- **Задание**
Перепишите все строки ниже слово в слово. Изображения в ответ не включайте.

- **Строки**
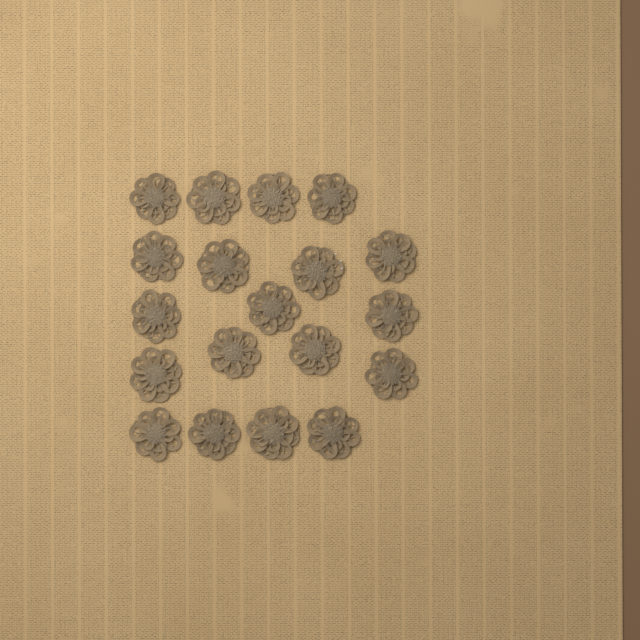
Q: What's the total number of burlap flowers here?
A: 19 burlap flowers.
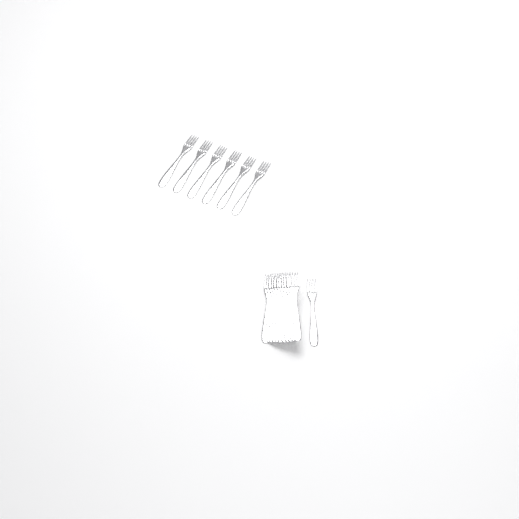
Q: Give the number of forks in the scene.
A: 18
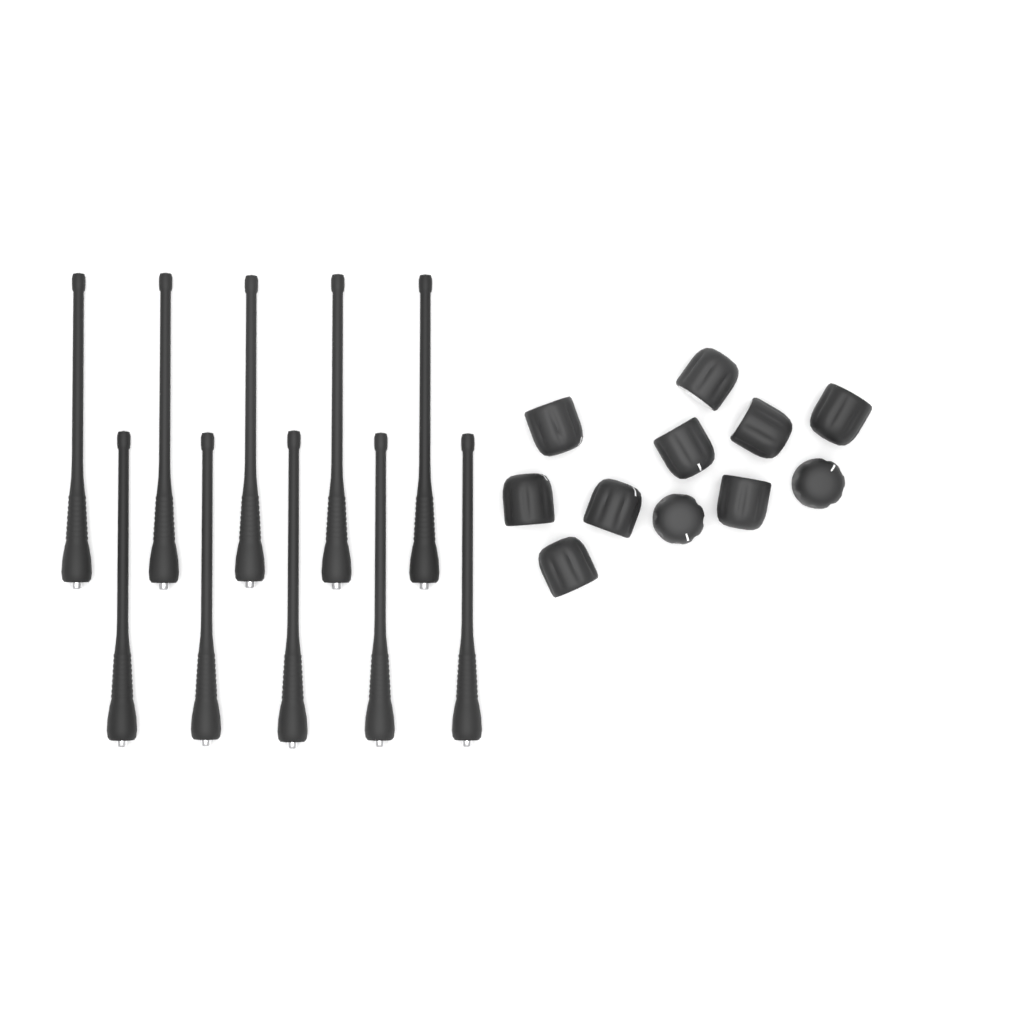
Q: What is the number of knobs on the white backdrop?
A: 11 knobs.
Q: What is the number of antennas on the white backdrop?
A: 10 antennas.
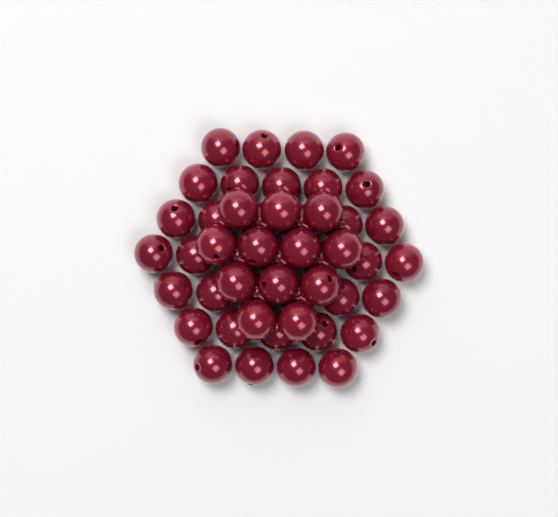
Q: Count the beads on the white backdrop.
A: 49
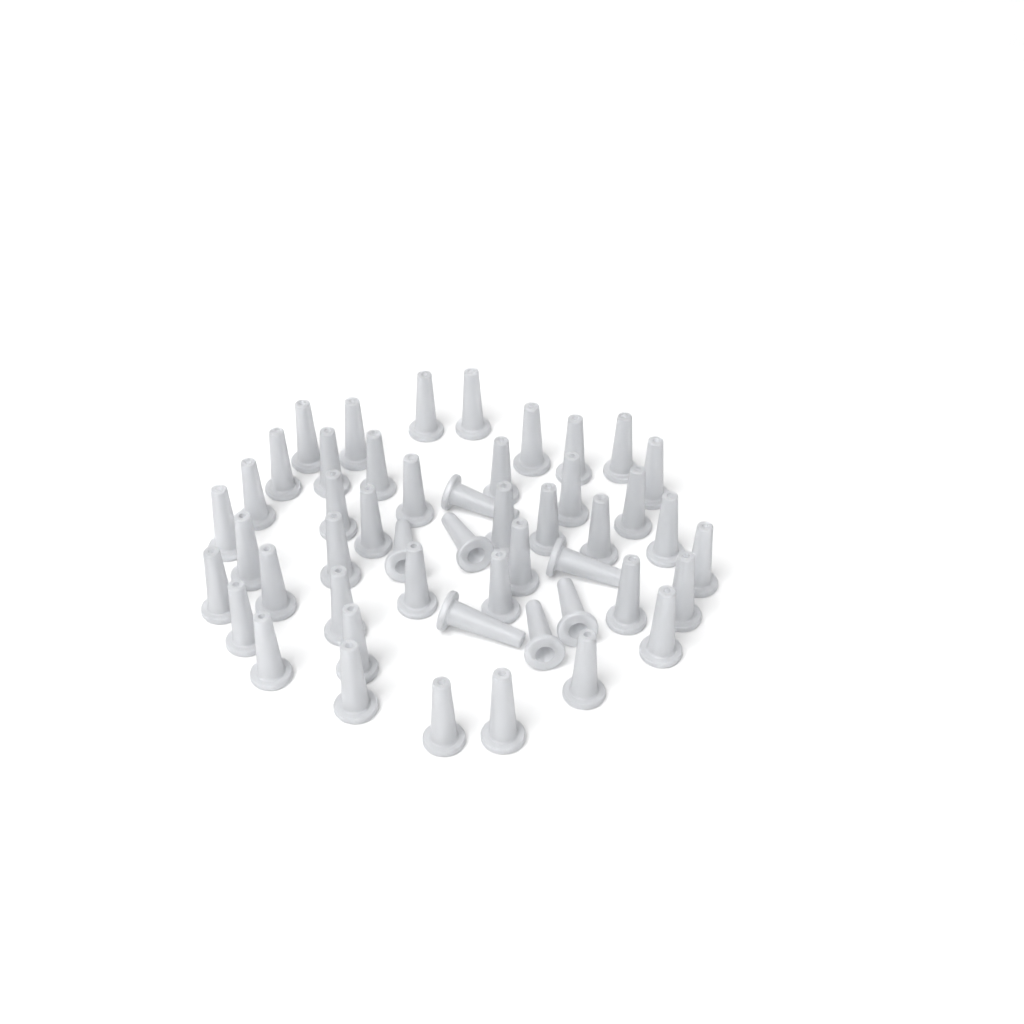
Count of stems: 49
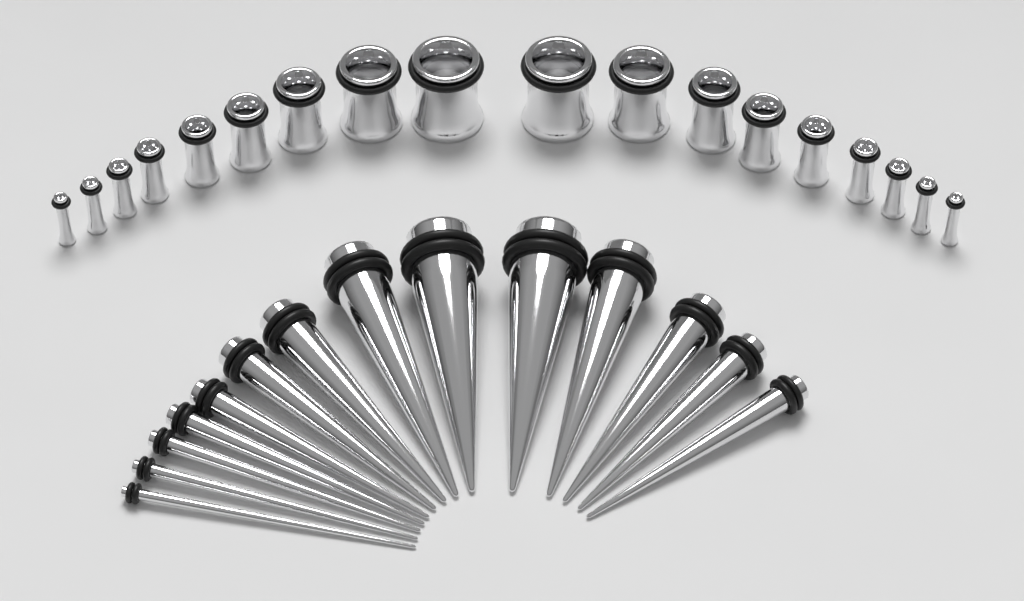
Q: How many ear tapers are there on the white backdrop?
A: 14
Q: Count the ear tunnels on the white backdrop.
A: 18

- **Ответ**
Q: What's the total number of burlap flowers here?
A: 19 burlap flowers.
Q: Give the number of forks in the scene.
A: 18
Q: What is the number of knobs on the white backdrop?
A: 11 knobs.
Q: What is the number of antennas on the white backdrop?
A: 10 antennas.
Q: Count the beads on the white backdrop.
A: 49
Count of stems: 49
Q: How many ear tapers are there on the white backdrop?
A: 14
Q: Count the ear tunnels on the white backdrop.
A: 18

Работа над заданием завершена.